'Bloodbath' of programmers

James, Andrew, and Ross became Musk's 'three musketeers' in taking over Twitter, and they are key figures among more than 30 engineers from Tesla and SpaceX. In their twenties, they acted as 'executioners' to assess the coding abilities, work efficiency, and even work attitudes of over 2,000 Twitter engineers, and then decide the fate of these individuals.

James, Andrew, and Davar can access the entire Twitter codebase from the past year using their laptops. 'Look it up and see who wrote more than 100 lines of code last month,' Musk tells them. 'I want you to find out who is actually writing code and doing the work through this search.' Musk's plan is to cut most of the engineers and only keep the truly exceptional ones. He said, 'We need to figure out who wrote important code in the team and among these people, who wrote it best.'

24 hours after completing the acquisition, Musk gathered the 'musketeers' to start implementing the plan. Musk told them, 'Twitter currently has 2,500 software engineers, and if each one writes just 3 lines of code a day—which is a pretty ridiculous standard—there should be nearly 3 million lines in a year, enough to build a complete operating system. But right now, they can't even do that, so something is very wrong.'

'Product managers, who know nothing about programming, keep demanding features that even they themselves don’t know how to create,' James says. 'It's like a general of a cavalry unit not knowing how to ride a horse.' This is a phrase Musk often uses.

Emotional intelligence? Strong people don't need it!

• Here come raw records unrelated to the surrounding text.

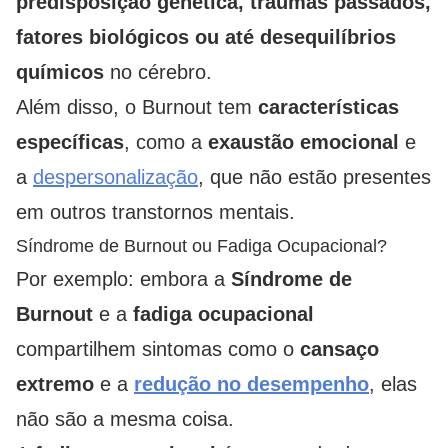
predisposição genética, traumas passados,
fatores biológicos ou até desequilíbrios
químicos
no cérebro.
Além disso, o Burnout tem
características
específicas
, como a
exaustão
emocional
e
a
despersonalização
, que não estão presentes
em outros transtornos mentais.
Síndrome de Burnout ou Fadiga Ocupacional?
Por exemplo: embora a
Síndrome de
Burnout
e a
fadiga ocupacional
compartilhem sintomas como o
cansaço
extremo
e a
redução no desempenho
, elas
não são a mesma coisa.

After other engineers go home, Musk sometimes takes the code they are working on and rewrites it. Due to his poor empathy, he doesn't realize that publicly correcting others' mistakes or 'modifying their stupid code' as he puts it, is not an act of solidarity. Like Steve Jobs, Musk really doesn't care if he offends someone at work or scares someone, as long as it helps them get the job done—the tasks they think are impossible to complete.

Schottweier has a special insight that has been quite helpful in dealing with Musk, as her husband has what is commonly referred to as Asperger's syndrome, a form of autism spectrum disorder. 'People like Elon who have Asperger's syndrome never pick up on the nuances when people talk, and they don’t consider how what they say might affect others,' she says. 'Elon understands personality from a research perspective, but not to understand those who are different from him.'

As the team continued to grow, Musk began instilling in them: to tolerate high risks and to submit to his strong will that can distort the current reality. 'If you keep shaking your head and saying this can't be done, that’s impossible, then you won't have a chance to attend the next meeting,' Mueller recalls. 'He only wanted to keep those who could get things done.' This is a good way to get more people to do what they originally thought was impossible. But it also has a downside: the people around you will be afraid, hesitant to bring you bad news, and reluctant to question your decisions.